[Extracted page text data]

········

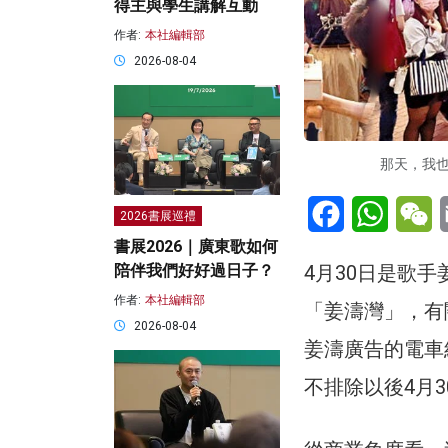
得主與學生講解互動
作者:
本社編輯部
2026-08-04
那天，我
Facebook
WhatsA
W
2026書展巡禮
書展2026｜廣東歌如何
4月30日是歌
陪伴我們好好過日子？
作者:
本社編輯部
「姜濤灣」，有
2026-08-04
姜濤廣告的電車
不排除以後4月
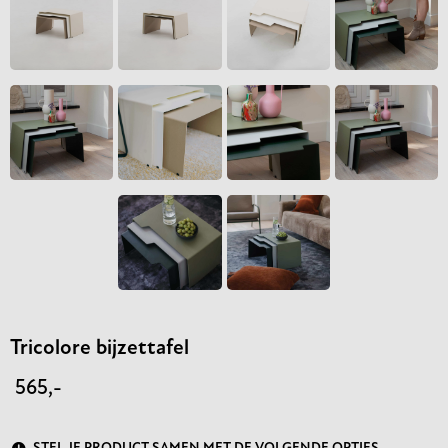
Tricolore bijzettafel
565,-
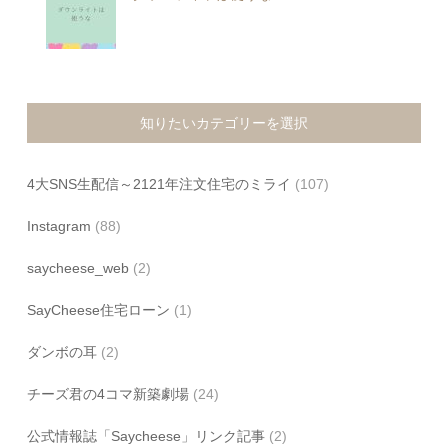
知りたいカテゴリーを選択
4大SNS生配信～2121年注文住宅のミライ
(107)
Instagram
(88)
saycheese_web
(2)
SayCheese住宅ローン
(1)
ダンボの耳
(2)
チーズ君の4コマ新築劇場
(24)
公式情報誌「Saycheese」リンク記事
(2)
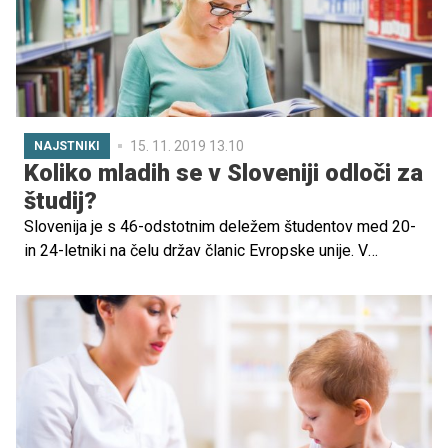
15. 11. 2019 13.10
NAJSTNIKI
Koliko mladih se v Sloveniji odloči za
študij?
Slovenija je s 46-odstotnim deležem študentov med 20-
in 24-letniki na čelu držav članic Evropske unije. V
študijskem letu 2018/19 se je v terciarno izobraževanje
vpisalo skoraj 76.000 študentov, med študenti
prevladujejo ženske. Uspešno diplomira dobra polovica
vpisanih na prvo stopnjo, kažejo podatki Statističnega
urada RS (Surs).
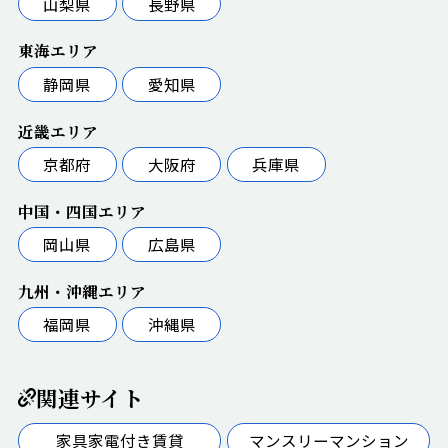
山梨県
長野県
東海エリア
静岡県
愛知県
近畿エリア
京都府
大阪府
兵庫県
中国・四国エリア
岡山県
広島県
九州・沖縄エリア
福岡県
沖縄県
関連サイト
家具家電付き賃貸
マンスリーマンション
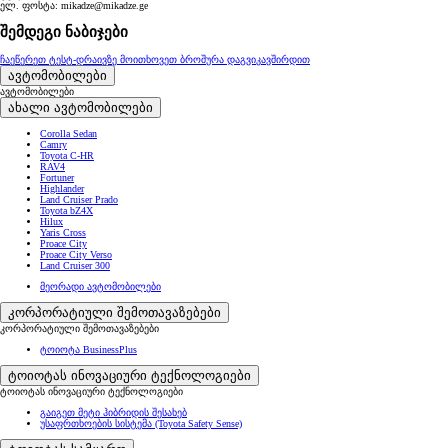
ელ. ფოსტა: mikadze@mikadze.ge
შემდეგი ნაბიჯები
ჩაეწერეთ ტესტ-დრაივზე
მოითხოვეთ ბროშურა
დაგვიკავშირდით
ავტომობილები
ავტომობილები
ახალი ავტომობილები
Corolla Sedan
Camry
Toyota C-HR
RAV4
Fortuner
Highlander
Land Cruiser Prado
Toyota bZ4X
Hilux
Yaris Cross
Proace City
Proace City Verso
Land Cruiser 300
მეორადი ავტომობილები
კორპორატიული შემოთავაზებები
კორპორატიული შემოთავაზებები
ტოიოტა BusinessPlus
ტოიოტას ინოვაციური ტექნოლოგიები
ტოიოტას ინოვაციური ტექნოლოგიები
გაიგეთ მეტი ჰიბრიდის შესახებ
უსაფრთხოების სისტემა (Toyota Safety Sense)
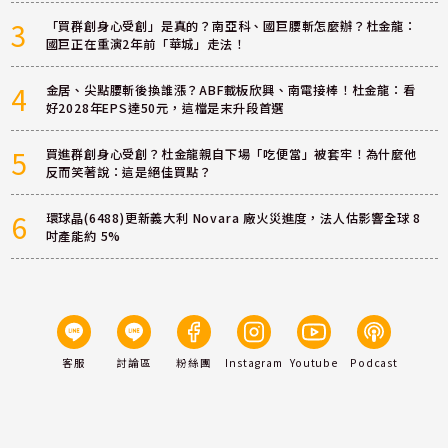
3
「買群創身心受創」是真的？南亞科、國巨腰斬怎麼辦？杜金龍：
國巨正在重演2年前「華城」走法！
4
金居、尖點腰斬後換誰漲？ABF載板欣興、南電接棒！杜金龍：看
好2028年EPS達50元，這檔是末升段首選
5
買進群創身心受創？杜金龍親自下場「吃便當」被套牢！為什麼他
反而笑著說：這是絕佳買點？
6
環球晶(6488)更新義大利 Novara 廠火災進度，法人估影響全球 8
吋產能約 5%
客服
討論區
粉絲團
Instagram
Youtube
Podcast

········

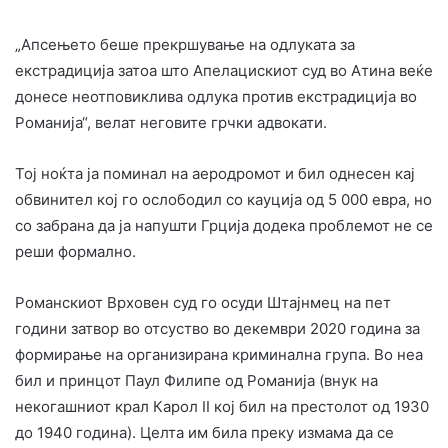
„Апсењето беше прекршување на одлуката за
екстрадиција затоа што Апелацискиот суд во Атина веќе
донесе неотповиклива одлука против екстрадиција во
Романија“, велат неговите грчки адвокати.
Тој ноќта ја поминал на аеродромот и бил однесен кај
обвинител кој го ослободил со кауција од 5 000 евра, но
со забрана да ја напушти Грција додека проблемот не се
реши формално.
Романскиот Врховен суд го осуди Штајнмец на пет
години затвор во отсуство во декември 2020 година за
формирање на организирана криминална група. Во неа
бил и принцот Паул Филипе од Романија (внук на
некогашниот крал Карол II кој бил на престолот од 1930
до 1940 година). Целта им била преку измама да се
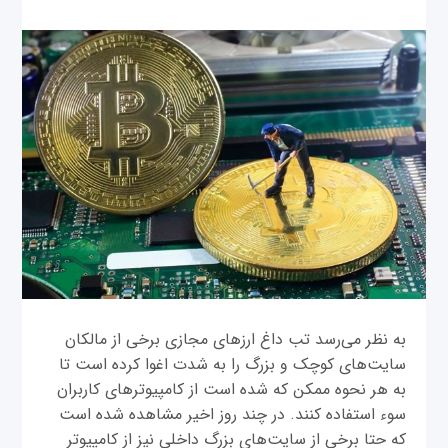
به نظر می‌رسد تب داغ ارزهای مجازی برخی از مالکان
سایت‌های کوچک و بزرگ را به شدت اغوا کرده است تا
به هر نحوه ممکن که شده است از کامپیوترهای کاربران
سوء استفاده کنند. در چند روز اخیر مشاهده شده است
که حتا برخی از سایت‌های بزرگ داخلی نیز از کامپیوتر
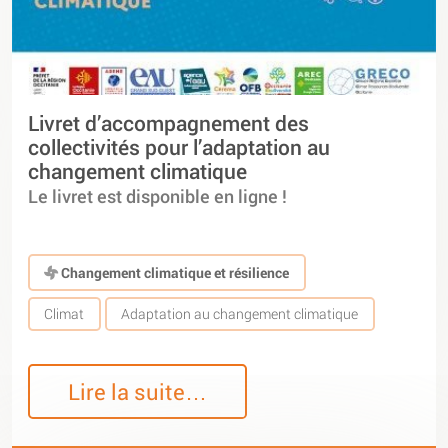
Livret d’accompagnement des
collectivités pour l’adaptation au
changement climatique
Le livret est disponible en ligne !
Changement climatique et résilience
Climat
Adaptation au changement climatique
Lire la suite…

········

◆ **Exercise aim**: Select every line in the records above that contains the word "študentov".

◆ **Output for this task**:
Slovenija je s 46-odstotnim deležem študentov med 20-
vpisalo skoraj 76.000 študentov, med študenti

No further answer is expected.